§ Brief: Establish the number of lines below that contain the string "INPUT". State that number alone.
──────────────────────────────
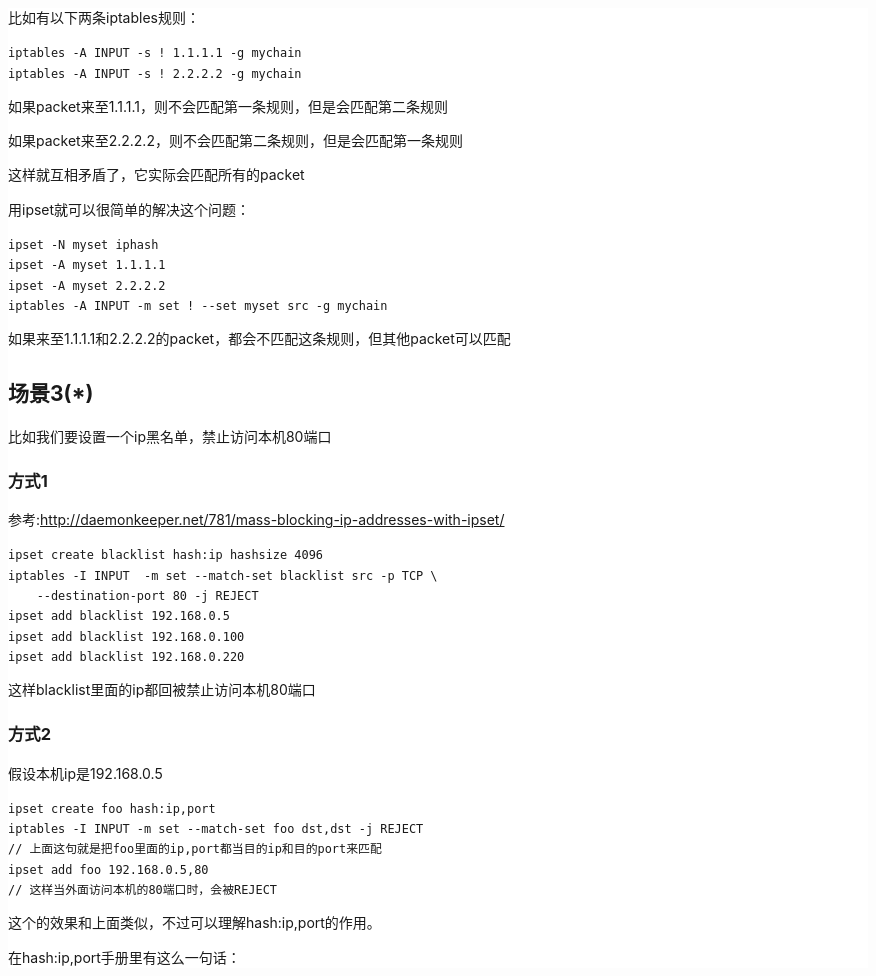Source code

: 比如有以下两条iptables规则：

```
iptables -A INPUT -s ! 1.1.1.1 -g mychain
iptables -A INPUT -s ! 2.2.2.2 -g mychain
```

如果packet来至1.1.1.1，则不会匹配第一条规则，但是会匹配第二条规则

如果packet来至2.2.2.2，则不会匹配第二条规则，但是会匹配第一条规则

这样就互相矛盾了，它实际会匹配所有的packet

用ipset就可以很简单的解决这个问题：

```
ipset -N myset iphash
ipset -A myset 1.1.1.1
ipset -A myset 2.2.2.2
iptables -A INPUT -m set ! --set myset src -g mychain
```

如果来至1.1.1.1和2.2.2.2的packet，都会不匹配这条规则，但其他packet可以匹配

## 场景3(*)

比如我们要设置一个ip黑名单，禁止访问本机80端口

### 方式1

参考:http://daemonkeeper.net/781/mass-blocking-ip-addresses-with-ipset/

```
ipset create blacklist hash:ip hashsize 4096
iptables -I INPUT  -m set --match-set blacklist src -p TCP \
    --destination-port 80 -j REJECT
ipset add blacklist 192.168.0.5 
ipset add blacklist 192.168.0.100 
ipset add blacklist 192.168.0.220
```

这样blacklist里面的ip都回被禁止访问本机80端口

### 方式2

假设本机ip是192.168.0.5

```
ipset create foo hash:ip,port
iptables -I INPUT -m set --match-set foo dst,dst -j REJECT
// 上面这句就是把foo里面的ip,port都当目的ip和目的port来匹配
ipset add foo 192.168.0.5,80
// 这样当外面访问本机的80端口时，会被REJECT
```

这个的效果和上面类似，不过可以理解hash:ip,port的作用。

在hash:ip,port手册里有这么一句话：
──────────────────────────────
§ Response area: 5